┌──
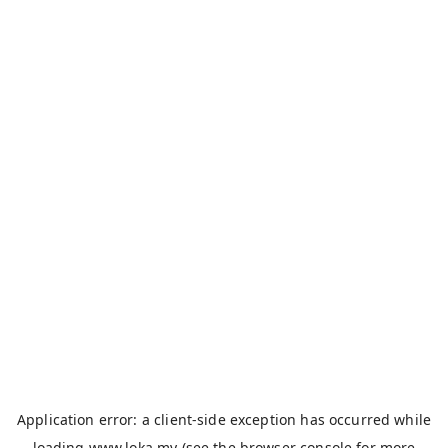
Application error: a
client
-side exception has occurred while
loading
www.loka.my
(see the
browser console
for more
└──
Write out each entry word for word, images excluded.

Application error: a
client
-side exception has occurred while
loading
www.loka.my
(see the
browser console
for more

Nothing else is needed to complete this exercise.